Texto de estudo:

■ ■ ■ ■ ■

Filme conta a história do retorno de seu Edmilson, seringueiro da Terra do Meio (Pará), ao local onde trabalhou com produção de borracha na década de 1980, hoje situado no interior de Unidades de Conservação de acesso restrito

“Castanhal, Nova Olinda, Sítios Novos, Montanha, Barracãozinho, Espera aí I, Espera aí II, Trincheira, São Francisco, Castanheira, Carro Dourado, Bambu, Tracoá, Tracoá Matriz, Laranja Mangueira, Pau D'Arco, Ponto Novo, Canindé, Cachoeira, 64, Marco, Birica, que era do meu filho e a última que era a minha, Gameleira”. Da varanda de sua casa na localidade Morro do Félix, na Reserva Extrativista (Resex) Rio Xingu (PA), seu Edmilson Viana cita uma a uma, como se estivesse passando por elas ao longo do Rio Pardo, as antigas colocações.

Colocação é termo que designava os locais em que o patrão seringalista alocava os seringueiros, e de onde acessavam os percursos onde se distribuíam as seringueiras, as chamadas estradas de seringa.

■ ■ ■ ■ ■

Material fornecido:
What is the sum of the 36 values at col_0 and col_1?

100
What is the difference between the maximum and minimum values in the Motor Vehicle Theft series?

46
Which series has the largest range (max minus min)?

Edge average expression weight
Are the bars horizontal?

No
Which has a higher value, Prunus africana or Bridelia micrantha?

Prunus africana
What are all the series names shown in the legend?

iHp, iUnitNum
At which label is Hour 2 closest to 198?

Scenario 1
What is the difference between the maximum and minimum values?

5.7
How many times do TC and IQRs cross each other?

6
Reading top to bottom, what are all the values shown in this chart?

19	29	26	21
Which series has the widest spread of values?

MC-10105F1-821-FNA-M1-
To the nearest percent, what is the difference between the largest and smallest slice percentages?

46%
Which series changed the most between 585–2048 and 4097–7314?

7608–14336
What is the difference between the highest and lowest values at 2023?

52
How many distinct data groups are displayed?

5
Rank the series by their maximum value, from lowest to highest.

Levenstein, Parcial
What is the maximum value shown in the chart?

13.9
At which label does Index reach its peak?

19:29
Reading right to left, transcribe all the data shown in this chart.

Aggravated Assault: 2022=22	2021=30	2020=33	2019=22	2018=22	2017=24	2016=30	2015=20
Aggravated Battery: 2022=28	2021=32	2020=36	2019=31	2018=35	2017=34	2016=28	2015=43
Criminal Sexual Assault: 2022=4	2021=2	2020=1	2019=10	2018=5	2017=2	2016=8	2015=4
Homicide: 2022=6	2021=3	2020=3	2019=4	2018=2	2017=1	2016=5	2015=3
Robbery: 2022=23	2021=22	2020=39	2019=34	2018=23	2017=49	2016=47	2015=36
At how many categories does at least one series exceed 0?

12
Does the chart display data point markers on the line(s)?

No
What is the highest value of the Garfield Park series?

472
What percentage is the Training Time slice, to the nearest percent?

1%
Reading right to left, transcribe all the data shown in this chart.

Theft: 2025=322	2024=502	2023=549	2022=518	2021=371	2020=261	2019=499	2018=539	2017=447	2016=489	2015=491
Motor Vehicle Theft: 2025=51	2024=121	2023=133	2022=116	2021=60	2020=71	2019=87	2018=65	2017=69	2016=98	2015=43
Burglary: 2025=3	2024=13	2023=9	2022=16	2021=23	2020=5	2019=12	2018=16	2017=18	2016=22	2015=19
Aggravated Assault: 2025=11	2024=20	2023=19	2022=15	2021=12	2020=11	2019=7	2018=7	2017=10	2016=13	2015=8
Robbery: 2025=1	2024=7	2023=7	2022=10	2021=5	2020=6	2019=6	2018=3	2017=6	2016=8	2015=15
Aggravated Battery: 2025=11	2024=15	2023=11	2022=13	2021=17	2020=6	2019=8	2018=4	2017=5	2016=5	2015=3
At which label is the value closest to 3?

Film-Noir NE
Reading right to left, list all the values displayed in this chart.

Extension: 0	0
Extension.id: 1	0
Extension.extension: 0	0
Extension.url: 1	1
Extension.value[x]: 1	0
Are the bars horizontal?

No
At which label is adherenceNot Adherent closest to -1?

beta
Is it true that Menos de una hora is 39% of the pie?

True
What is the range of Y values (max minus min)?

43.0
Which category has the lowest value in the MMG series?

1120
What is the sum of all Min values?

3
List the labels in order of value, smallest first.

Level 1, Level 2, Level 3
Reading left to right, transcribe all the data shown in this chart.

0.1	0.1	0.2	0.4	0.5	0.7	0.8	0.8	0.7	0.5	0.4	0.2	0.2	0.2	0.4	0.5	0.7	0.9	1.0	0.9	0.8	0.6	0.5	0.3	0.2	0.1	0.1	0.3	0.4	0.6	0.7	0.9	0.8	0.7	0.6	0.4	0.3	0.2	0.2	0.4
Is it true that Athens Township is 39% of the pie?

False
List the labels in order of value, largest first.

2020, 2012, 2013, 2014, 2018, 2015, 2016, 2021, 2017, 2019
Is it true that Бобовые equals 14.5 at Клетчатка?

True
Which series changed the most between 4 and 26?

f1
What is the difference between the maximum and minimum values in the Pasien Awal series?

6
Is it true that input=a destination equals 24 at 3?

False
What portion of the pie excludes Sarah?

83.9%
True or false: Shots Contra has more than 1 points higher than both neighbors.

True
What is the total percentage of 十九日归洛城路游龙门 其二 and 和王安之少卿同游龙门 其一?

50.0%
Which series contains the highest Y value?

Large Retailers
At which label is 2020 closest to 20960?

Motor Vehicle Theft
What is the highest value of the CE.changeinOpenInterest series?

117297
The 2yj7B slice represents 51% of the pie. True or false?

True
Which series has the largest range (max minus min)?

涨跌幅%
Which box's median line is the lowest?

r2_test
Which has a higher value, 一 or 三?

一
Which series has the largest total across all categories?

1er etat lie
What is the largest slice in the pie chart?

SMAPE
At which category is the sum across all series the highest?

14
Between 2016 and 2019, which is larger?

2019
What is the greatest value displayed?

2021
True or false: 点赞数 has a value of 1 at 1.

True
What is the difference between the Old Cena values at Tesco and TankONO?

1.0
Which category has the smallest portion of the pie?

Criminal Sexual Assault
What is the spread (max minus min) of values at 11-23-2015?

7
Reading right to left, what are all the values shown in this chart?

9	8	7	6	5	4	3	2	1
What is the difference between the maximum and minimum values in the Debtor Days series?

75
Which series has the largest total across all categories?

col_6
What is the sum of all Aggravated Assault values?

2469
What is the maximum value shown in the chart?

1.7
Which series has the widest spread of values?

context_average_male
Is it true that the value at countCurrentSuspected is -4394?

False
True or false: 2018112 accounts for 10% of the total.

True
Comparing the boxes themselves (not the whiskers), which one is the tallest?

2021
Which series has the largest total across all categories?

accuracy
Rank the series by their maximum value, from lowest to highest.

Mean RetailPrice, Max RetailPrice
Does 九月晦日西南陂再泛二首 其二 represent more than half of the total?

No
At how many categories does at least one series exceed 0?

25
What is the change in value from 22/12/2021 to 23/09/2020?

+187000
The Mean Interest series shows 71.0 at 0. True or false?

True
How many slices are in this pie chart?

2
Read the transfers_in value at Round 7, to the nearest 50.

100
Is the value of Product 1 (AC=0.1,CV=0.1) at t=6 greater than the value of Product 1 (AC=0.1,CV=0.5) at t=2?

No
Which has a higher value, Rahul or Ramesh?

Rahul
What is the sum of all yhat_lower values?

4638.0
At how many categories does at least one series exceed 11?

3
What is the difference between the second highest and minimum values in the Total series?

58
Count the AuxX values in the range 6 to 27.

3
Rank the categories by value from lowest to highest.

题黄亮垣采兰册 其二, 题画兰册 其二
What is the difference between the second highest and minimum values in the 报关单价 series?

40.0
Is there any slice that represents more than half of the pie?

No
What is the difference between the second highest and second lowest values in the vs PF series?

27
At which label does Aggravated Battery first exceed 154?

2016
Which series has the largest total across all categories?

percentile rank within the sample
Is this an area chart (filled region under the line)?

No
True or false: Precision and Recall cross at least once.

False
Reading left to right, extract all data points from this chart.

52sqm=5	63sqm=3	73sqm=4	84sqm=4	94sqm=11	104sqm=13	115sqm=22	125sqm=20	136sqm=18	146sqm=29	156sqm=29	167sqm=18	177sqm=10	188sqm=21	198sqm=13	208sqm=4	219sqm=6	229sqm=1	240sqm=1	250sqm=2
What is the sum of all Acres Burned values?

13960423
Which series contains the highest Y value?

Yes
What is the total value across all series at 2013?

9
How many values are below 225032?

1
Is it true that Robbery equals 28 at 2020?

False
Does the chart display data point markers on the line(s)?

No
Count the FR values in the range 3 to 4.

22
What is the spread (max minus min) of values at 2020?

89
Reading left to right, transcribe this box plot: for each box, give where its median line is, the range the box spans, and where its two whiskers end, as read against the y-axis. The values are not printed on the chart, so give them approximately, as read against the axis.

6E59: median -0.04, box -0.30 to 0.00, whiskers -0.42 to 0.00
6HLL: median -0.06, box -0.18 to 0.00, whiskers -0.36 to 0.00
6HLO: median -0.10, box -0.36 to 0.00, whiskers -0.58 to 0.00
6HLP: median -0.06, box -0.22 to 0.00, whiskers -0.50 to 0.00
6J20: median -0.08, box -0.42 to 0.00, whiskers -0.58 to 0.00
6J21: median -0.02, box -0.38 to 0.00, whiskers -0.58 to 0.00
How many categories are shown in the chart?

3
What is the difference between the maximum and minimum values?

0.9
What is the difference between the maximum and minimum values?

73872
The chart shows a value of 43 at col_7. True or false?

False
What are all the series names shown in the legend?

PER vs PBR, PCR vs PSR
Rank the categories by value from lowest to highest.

■ ■ ■ ■ ■

Tarefa 1: No texto sobre o seringueiro Edmilson, quais colocações citadas por ele têm nome que começa com a letra "C"? Liste todas na ordem em que aparecem.
Tarefa 2:
Responda às perguntas abaixo com base no texto sobre o seringueiro Edmilson.
(a) Em que década seu Edmilson trabalhou com produção de borracha?
(b) Em que localidade fica a casa de seu Edmilson?
(c) Como eram chamados os percursos onde se distribuíam as seringueiras?
Tarefa 3: Prossiga com o texto sobre o seringueiro Edmilson a partir do ponto em que ele para.

Resposta 1: Castanhal, Castanheira, Carro Dourado, Canindé, Cachoeira

Resposta 2:
(a) Na década de 1980.
(b) No Morro do Félix, na Reserva Extrativista Rio Xingu (PA).
(c) Estradas de seringa.

Resposta 3:
Beiradeiro, seu Edmilson aprendeu a viver da floresta extraindo o látex da seringueira com seu pai, que por sua vez aprendeu com seu avô, que saiu do Ceará em 1912 para viver como seringueiro na floresta amazônica. Nos anos 1980, ele passava até seis meses por ano longe de sua casa na beira do Rio Xingu para viver em sua colocação, trabalhando com dois de seus 11 filhos no extrativismo de borracha, castanha e outros produtos da floresta.

Mais de duas décadas depois, seu Edmilson realizou seu sonho de voltar a sua antiga colocação com sua esposa, dona Elisa, para mostrar os locais onde ele e outros seringueiros costumavam cortar seringa. Da experiência, nasceu o documentário "Rio Pardo: O retorno dos beiradeiros ao seu território". O filme é uma realização do Instituto Socioambiental (ISA com a Associação dos Moradores da Reserva Extrativista Médio Xingu (Amomex), com apoio do Instituto Chico Mendes de Conservação e Biodiversidade (ICMBio).

São mais de vinte colocações ao longo do Rio Pardo e igarapé do Garrancho. Na época, cerca de 100 famílias produziam em média 400 quilos de borracha.

Na colocação Barracãozinho, já nas águas do Rio Pardo, seu Edmilson conta de que forma ele abria as estradas de seringa, como construía o defumador para fazer a borracha e o melhor jeito de limpar a área e construir a casa para se proteger da chuva. Há mais de um século na região, os seringueiros desenvolveram um modo de vida próprio, baseado em um uso sábio e variado da floresta e transformaram as colocações em seu jeito de viver.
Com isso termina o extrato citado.